Statistical Foundations of Operator Learning


Nelsen, Nicholas Hao (2024) Statistical Foundations of Operator Learning. Dissertation (Ph.D.), California Institute of Technology. doi:10.7907/0246-7574.


This thesis studies operator learning from a statistical perspective. Operator learning uses observed data to estimate mappings between infinite-dimensional spaces. It does so at the conceptually continuum level, leading to discretization-independent machine learning methods when implemented in practice. Although this framework shows promise for physical model acceleration and discovery, the mathematical theory of operator learning lags behind its empirical success. Motivated by scientific computing and inverse problems where the available data are often scarce, this thesis develops scalable algorithms for operator learning and theoretical insights into their data efficiency.
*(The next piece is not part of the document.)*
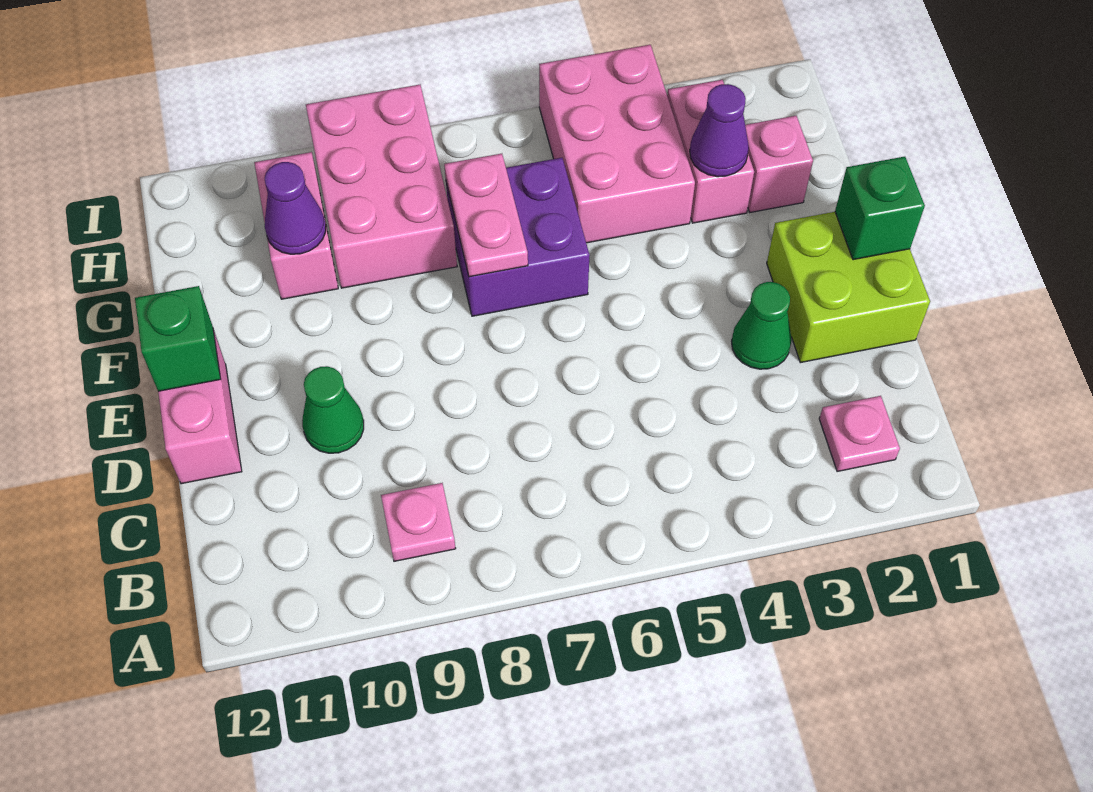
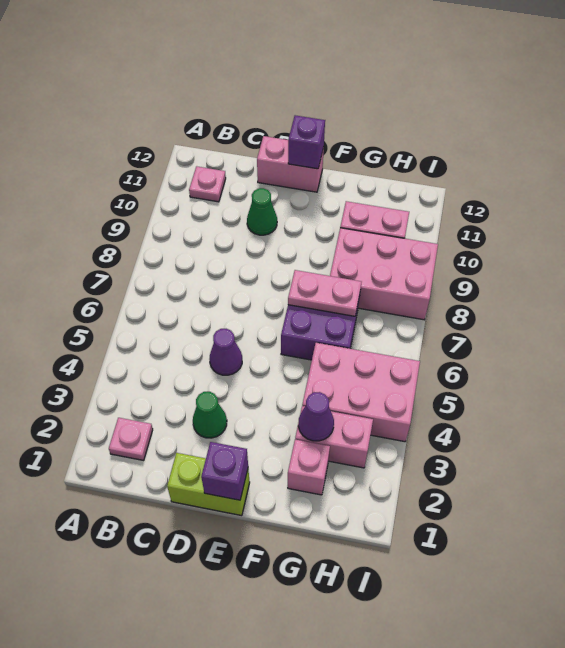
pink 1x1 plate [381,483,456,561] -> pink 1x1 plate moved to [189,166,226,202]
lime 2x2 brick [767,212,930,363] -> lime 1x2 brick [167,453,250,516]
green 1x1 brick [835,157,925,260] -> purple 1x1 brick [201,442,248,500]
green 1x1 brick [135,286,221,391] -> purple 1x1 brick [288,115,325,169]
purple 1x1 cone [265,162,326,254] -> purple 1x1 cone moved to [209,329,242,375]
The thesis begins by introducing a convergent operator learning algorithm that is implementable on a computer with controlled complexity. The method is based on linear combinations of function-valued random features, enjoys efficient training via convex optimization, and accurately approximates nonlinear solution operators of parametric partial differential equations. A statistical analysis derives state-of-the-art error bounds for the method and establishes its robustness to errors stemming from noisy observations and model misspecification. Next, the thesis tackles fundamental statistical questions about how problem structure, data quality, and prior information influence learning accuracy. Specializing to a linear setting, a sharp Bayesian nonparametric analysis shows that continuum linear operators, such as the integration or differentiation of spatially varying functions, are provably learnable from noisy input-output pairs. The theory reveals that smoothing operators are easier to learn than unbounded ones and that training with rough or high-frequency input data improves sample complexity. When only specific linear functionals of the operator’s output are the primary quantities of interest, the final part of the thesis proves that the smoothness of the functionals determines whether learning directly from these finite-dimensional observations carries a statistical advantage over plug-in estimators based on learning the entire operator. To validate the findings beyond linear problems, the thesis develops practical deep operator learning architectures for nonlinear mappings that send functions to vectors, or vice versa, and shows their corresponding universal approximation properties. Altogether, this thesis advances the reliability and efficiency of operator learning for continuum problems in the physical and data sciences.

Subject Keywords:scientific machine learning; learning theory; numerical analysis; inverse problems; functional data analysis; Bayesian nonparametric statistics; sample complexity; random features; ridge regression; parameter-to-observable maps
Awards:The W.P. Carey and Co. Prize in Applied Mathematics, 2024. Centennial Prize for the Best Thesis in Mechanical and Civil Engineering, 2024. SIAM Review SIGEST Award (Ch. 2), 2024. NeurIPS Spotlight (Ch. 3), 2023.